Undertaking the Master’s of Urban Horticulture degree at Melbourne University provided Pam with a depth of knowledge to compliment a varied background including; environmental science, education curriculum development, agriculture, production and amenity horticulture with design and conservation through restoration. Over this course, I developed a passion for exploring the role of ecology in contributing to the functional vegetation component of green infrastructure, and the improved city/urban livability that ensues.
Commonly this high quality vegetation component on green roofs is difficult to establish and declines over time, negatively impacting green roof function. The perspective from which I view green roof vegetation is as a dynamic community, and look towards ecological niche theory to promote species co-existence and thus confer stability of vegetation quality.

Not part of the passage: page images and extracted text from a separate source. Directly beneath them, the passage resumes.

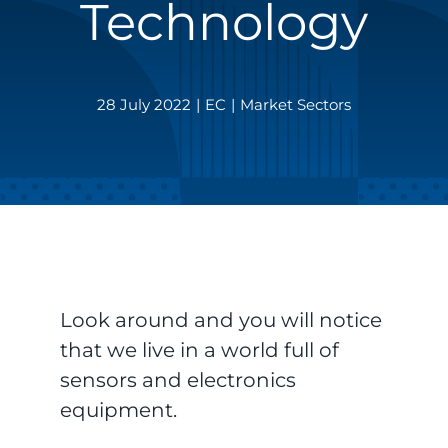
Technology
28 July 2022
|
EC
|
Market Sectors
Look around and you will notice
that we live in a world full of
sensors and electronics
equipment.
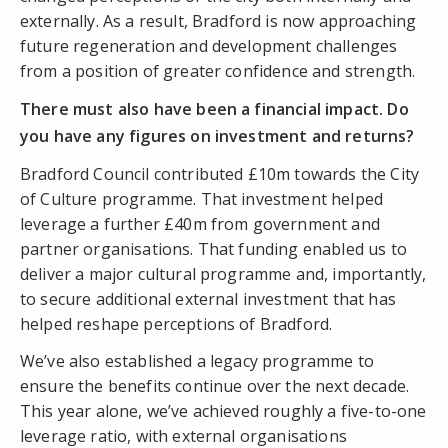
externally. As a result, Bradford is now approaching
future regeneration and development challenges
from a position of greater confidence and strength.
There must also have been a financial impact. Do
you have any figures on investment and returns?
Bradford Council contributed £10m towards the City
of Culture programme. That investment helped
leverage a further £40m from government and
partner organisations. That funding enabled us to
deliver a major cultural programme and, importantly,
to secure additional external investment that has
helped reshape perceptions of Bradford.
We’ve also established a legacy programme to
ensure the benefits continue over the next decade.
This year alone, we’ve achieved roughly a five-to-one
leverage ratio, with external organisations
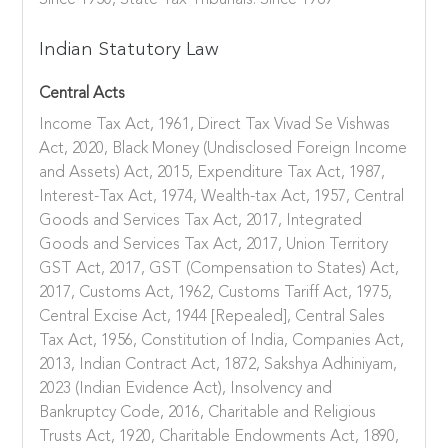
Since 1950, State Tax Tribunals: Since 1989
Indian Statutory Law
Central Acts
Income Tax Act, 1961, Direct Tax Vivad Se Vishwas
Act, 2020, Black Money (Undisclosed Foreign Income
and Assets) Act, 2015, Expenditure Tax Act, 1987,
Interest-Tax Act, 1974, Wealth-tax Act, 1957, Central
Goods and Services Tax Act, 2017, Integrated
Goods and Services Tax Act, 2017, Union Territory
GST Act, 2017, GST (Compensation to States) Act,
2017, Customs Act, 1962, Customs Tariff Act, 1975,
Central Excise Act, 1944 [Repealed], Central Sales
Tax Act, 1956, Constitution of India, Companies Act,
2013, Indian Contract Act, 1872, Sakshya Adhiniyam,
2023 (Indian Evidence Act), Insolvency and
Bankruptcy Code, 2016, Charitable and Religious
Trusts Act, 1920, Charitable Endowments Act, 1890,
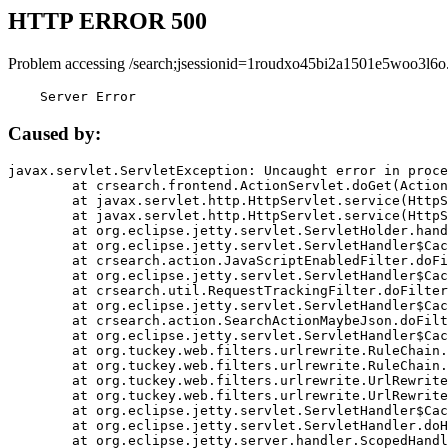
HTTP ERROR 500
Problem accessing /search;jsessionid=1roudxo45bi2a1501e5woo3l6o
    Server Error
Caused by:
javax.servlet.ServletException: Uncaught error in proce
	at crsearch.frontend.ActionServlet.doGet(ActionServlet.java:79)

	at javax.servlet.http.HttpServlet.service(HttpServlet.java:687)

	at javax.servlet.http.HttpServlet.service(HttpServlet.java:790)

	at org.eclipse.jetty.servlet.ServletHolder.handle(ServletHolder.java:751)

	at org.eclipse.jetty.servlet.ServletHandler$CachedChain.doFilter(ServletHandler.java:1666)

	at crsearch.action.JavaScriptEnabledFilter.doFilter(JavaScriptEnabledFilter.java:54)

	at org.eclipse.jetty.servlet.ServletHandler$CachedChain.doFilter(ServletHandler.java:1653)

	at crsearch.util.RequestTrackingFilter.doFilter(RequestTrackingFilter.java:72)

	at org.eclipse.jetty.servlet.ServletHandler$CachedChain.doFilter(ServletHandler.java:1653)

	at crsearch.action.SearchActionMaybeJson.doFilter(SearchActionMaybeJson.java:40)

	at org.eclipse.jetty.servlet.ServletHandler$CachedChain.doFilter(ServletHandler.java:1653)

	at org.tuckey.web.filters.urlrewrite.RuleChain.handleRewrite(RuleChain.java:176)

	at org.tuckey.web.filters.urlrewrite.RuleChain.doRules(RuleChain.java:145)

	at org.tuckey.web.filters.urlrewrite.UrlRewriter.processRequest(UrlRewriter.java:92)

	at org.tuckey.web.filters.urlrewrite.UrlRewriteFilter.doFilter(UrlRewriteFilter.java:394)

	at org.eclipse.jetty.servlet.ServletHandler$CachedChain.doFilter(ServletHandler.java:1645)

	at org.eclipse.jetty.servlet.ServletHandler.doHandle(ServletHandler.java:564)

	at org.eclipse.jetty.server.handler.ScopedHandler.handle(ScopedHandler.java:143)
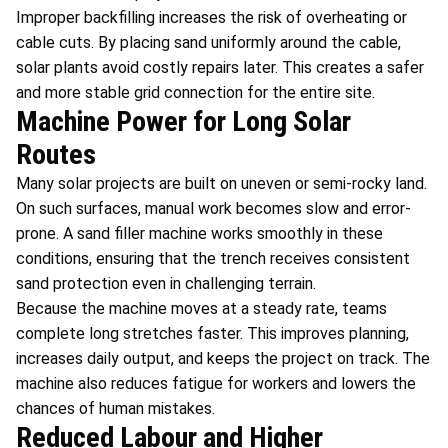
Improper backfilling increases the risk of overheating or
cable cuts. By placing sand uniformly around the cable,
solar plants avoid costly repairs later. This creates a safer
and more stable grid connection for the entire site.
Machine Power for Long Solar
Routes
Many solar projects are built on uneven or semi-rocky land.
On such surfaces, manual work becomes slow and error-
prone. A sand filler machine
works smoothly in these
conditions, ensuring that the trench receives consistent
sand protection even in challenging terrain.
Because the machine moves at a steady rate, teams
complete long stretches faster. This improves planning,
increases daily output, and keeps the project on track. The
machine also reduces fatigue for workers and lowers the
chances of human mistakes.
Reduced Labour and Higher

Establishment of green roof vegetation through direct seeding methods with an engineered grassland plant mix could promote community co-existence. My recently completed research explored the ability of direct seeding techniques for this engineered plant mix in green roof module conditions, to produce quality vegetation indicators of functional green roofs.

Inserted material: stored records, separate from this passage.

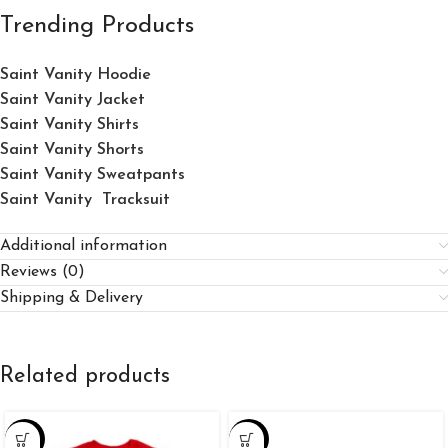
Trending Products
Saint Vanity Hoodie
Saint Vanity Jacket
Saint Vanity Shirts
Saint Vanity Shorts
Saint Vanity Sweatpants
Saint Vanity Tracksuit
Additional information
Reviews (0)
Shipping & Delivery
Related products
-25%
-34%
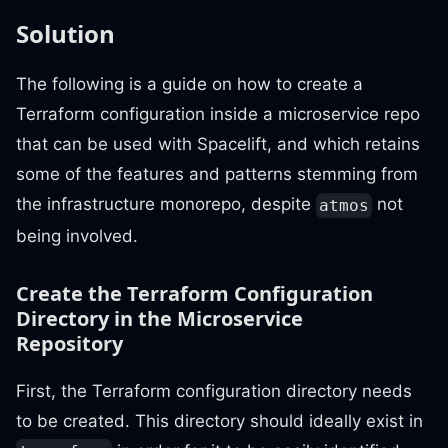
Solution
The following is a guide on how to create a
Terraform configuration inside a microservice repo
that can be used with Spacelift, and which retains
some of the features and patterns stemming from
the infrastructure monorepo, despite
not
atmos
being involved.
Create the Terraform Configuration
Directory in the Microservice
Repository
First, the Terraform configuration directory needs
to be created. This directory should ideally exist in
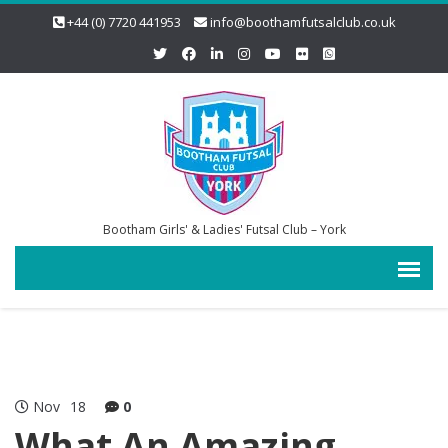
+44 (0) 7720 441953
info@boothamfutsalclub.co.uk
Bootham Girls' & Ladies' Futsal Club – York
Nov
18
0
What An Amazing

This establishment method showed rapid positive vegetative response, and has application in the development of green roof industry best practice. I’m excited about extending this research across multiple types of green infrastructure with other local habitats as species pools. Particularly, I see value in focusing research through the lens of engineered plant communities as a biodiversity conservation tool; having potential for insertion of targeted conservation species and as a seedbank source.